[Date Prev][Date Next][Thread Prev][Thread Next]
[Date Index]
[Thread Index]
- Subject: Re: OP_HALT is really useful
- From: Sean Conner <sean@...>
- Date: Sun, 27 May 2018 19:06:29 -0400
It was thus said that the Great Sven Olsen once stated:
> >
> > It can also be used for dtrace-like instrumentation points.
>
> Interesting. After mucking around in the VM for the purposes of applying
> your patch, I've started daydreaming about writing some instrumentation
> hooks of my own. What I'd like to do is generate a call stack trace +
> runtime info for a given entry point, so that I can more easily track down
> runtime bottlenecks. I'm beginning to believe that this may be pretty
> easy, my current plan is more or less:
>
> 1) Hack into OP_CALL and OP_TAILCALL to update some lightweight C
> structures with timing info in the case that we're running with
> instrumentation switched on.
You might want to look at what Lua already provides before spending time
on this. A simple way to profile is to simply sample where the program is
at regular intervals and that can be done with a function like:
function profile(f)
local data = {}
local function hook()
local info = debug.getinfo(2,'Sl')
local key = string.format("%s:%s",info.source,info.currentline)
if not data[key] then data[key] = 0 end
data[key] = data[key] + 1
end
debug.sethook(hook,"",7) -- check location after 7 VM cycles
f()
debug.sethook()
local res = {}
for key,value in pairs(data) do
table.insert(res,{ where = key , hits = value })
end
table.sort(res,function(a,b)
if a.hits > b.hits then return true end
if a.hits < b.hits then return false end
return a.where < b.where
end)
return res
end
I ran this with luacheck (because that does significant work and is CPU
bound) and got the following results:
29057 @/home/spc/.luarocks/share/lua/5.1/luacheck/standards.lua:130
16605 @/home/spc/.luarocks/share/lua/5.1/luacheck/standards.lua:98
16604 @/home/spc/.luarocks/share/lua/5.1/luacheck/standards.lua:97
12451 @/home/spc/.luarocks/share/lua/5.1/luacheck/standards.lua:107
9648 @/home/spc/.luarocks/share/lua/5.1/luacheck/standards.lua:108
8303 @/home/spc/.luarocks/share/lua/5.1/luacheck/standards.lua:103
Here, line 130 of standards.lua was most often seen running when we checked.
To do what you want to do, hooking CP_CALL and CP_TAILCALL to get function
time overhead, I would first do this in Lua to see if it gives you the
information you want. You'll want the 'c' and 'r' hooks so you get the
entry and exit point for functions. Something like:
function clock() end -- return current time (preferrably a monotonic
-- clock and not a wall clock, which can change time
-- on you at least twice a year) at required
-- precision.
function profile_time(f)
local stack = { clock() }
local data = {}
local function hook(what)
local info = debug.getinfo(2,"Sn")
local key = string.format("%s %s",info.source,info.name)
if not data[key] then
data[key] = 0
end
if what == 'call' then
table.insert(stack,clock())
elseif what == 'return' then
local now = clock()
data[key] = data[key] + (now - table.remove(stack))

Data records:
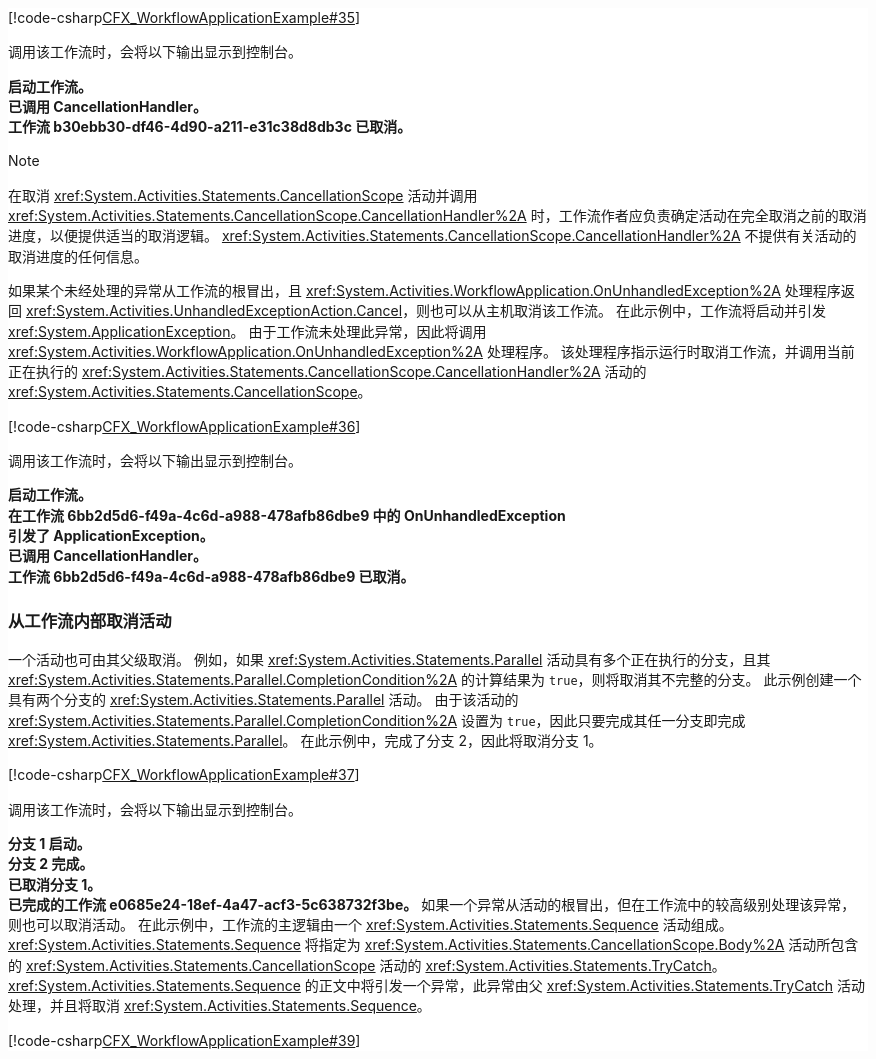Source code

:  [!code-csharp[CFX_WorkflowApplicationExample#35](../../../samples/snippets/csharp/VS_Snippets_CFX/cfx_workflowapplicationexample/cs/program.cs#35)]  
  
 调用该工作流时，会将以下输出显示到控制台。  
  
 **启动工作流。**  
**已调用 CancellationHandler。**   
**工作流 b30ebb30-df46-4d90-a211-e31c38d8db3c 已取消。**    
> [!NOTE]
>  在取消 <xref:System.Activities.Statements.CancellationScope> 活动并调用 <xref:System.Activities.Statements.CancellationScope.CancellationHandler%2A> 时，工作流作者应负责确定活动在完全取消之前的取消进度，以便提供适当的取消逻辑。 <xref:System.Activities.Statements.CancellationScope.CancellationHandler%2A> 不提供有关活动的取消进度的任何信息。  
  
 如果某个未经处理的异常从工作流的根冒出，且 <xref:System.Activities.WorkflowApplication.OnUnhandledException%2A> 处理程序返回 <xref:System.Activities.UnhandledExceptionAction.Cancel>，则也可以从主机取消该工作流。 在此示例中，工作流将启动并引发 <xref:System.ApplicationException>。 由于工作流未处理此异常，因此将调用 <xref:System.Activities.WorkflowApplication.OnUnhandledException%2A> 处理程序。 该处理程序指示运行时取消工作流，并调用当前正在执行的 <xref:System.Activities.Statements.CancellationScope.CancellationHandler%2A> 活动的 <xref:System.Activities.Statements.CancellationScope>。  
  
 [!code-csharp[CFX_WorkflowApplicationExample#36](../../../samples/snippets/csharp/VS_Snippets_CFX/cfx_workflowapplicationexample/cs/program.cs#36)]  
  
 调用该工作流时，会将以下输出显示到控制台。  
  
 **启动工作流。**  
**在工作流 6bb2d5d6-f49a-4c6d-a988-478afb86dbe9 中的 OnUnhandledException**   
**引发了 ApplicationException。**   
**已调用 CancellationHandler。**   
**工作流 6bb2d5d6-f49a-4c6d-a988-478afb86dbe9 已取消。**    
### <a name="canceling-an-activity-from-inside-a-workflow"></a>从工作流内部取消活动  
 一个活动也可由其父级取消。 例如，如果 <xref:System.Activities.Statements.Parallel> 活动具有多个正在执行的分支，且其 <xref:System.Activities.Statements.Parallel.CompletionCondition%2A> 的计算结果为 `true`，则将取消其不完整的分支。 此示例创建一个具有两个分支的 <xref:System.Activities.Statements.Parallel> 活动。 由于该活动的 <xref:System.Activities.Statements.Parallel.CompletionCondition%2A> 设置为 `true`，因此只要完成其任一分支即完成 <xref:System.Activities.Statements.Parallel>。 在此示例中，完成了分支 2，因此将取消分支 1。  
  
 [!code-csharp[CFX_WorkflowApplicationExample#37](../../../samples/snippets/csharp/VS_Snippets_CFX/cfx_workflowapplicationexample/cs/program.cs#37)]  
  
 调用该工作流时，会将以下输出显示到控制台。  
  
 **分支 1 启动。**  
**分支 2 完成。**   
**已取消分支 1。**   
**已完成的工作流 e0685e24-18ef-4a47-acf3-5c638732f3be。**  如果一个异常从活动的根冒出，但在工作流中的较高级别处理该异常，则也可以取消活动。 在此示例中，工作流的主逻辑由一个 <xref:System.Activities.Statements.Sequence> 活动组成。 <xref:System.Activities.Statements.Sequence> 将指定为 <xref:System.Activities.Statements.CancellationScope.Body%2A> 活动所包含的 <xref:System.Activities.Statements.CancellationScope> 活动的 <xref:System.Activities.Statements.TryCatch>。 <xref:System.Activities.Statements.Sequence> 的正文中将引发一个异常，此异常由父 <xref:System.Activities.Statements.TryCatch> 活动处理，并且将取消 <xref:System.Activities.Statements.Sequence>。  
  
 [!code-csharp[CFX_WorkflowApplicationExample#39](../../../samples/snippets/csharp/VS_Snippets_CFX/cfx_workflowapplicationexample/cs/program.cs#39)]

Task 1: Reproduce the passage of the Lua profiling message between "You might want" and "info = debug.getinfo(2,'Sl')", inclusive.
Task 2: Pick out each line of the listing that contains the string "program".

Your solution 1:
You might want to look at what Lua already provides before spending time
on this. A simple way to profile is to simply sample where the program is
at regular intervals and that can be done with a function like:
function profile(f)
local data = {}
local function hook()
local info = debug.getinfo(2,'Sl')

Your solution 2:
:  [!code-csharp[CFX_WorkflowApplicationExample#35](../../../samples/snippets/csharp/VS_Snippets_CFX/cfx_workflowapplicationexample/cs/program.cs#35)]  
 [!code-csharp[CFX_WorkflowApplicationExample#36](../../../samples/snippets/csharp/VS_Snippets_CFX/cfx_workflowapplicationexample/cs/program.cs#36)]  
 [!code-csharp[CFX_WorkflowApplicationExample#37](../../../samples/snippets/csharp/VS_Snippets_CFX/cfx_workflowapplicationexample/cs/program.cs#37)]  
 [!code-csharp[CFX_WorkflowApplicationExample#39](../../../samples/snippets/csharp/VS_Snippets_CFX/cfx_workflowapplicationexample/cs/program.cs#39)]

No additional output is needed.